Exercise data.
+---+

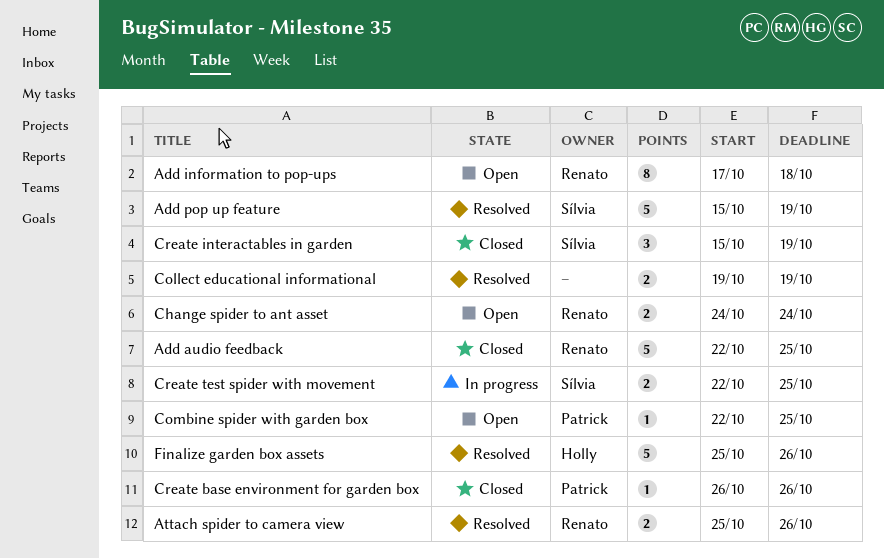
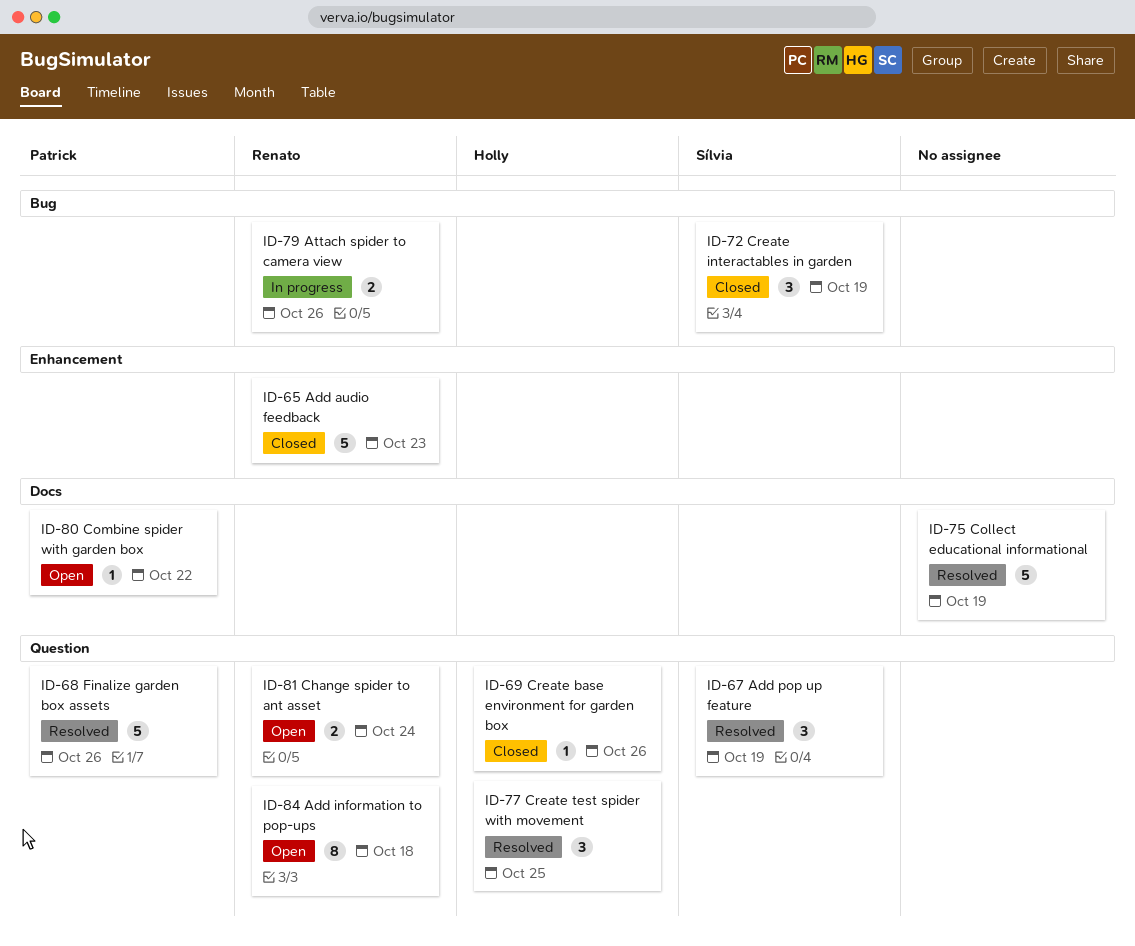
Add audio feedback, due: Oct 25 -> Oct 23
Add pop up feature, estimate: 5 -> 3
Attach spider to camera view, status: Resolved -> In progress
Collect educational informational, estimate: 2 -> 5
Combine spider with garden box, due: Oct 25 -> Oct 22
Create base environment for garden box, owner: Patrick -> Holly
Create test spider with movement, status: In progress -> Resolved
Create test spider with movement, owner: Sílvia -> Holly
Create test spider with movement, estimate: 2 -> 3
Finalize garden box assets, owner: Holly -> Patrick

+---+

Exercise details. Please show every line of the material that contains the string "Patrick".

Task answer.
Create base environment for garden box, owner: Patrick -> Holly
Finalize garden box assets, owner: Holly -> Patrick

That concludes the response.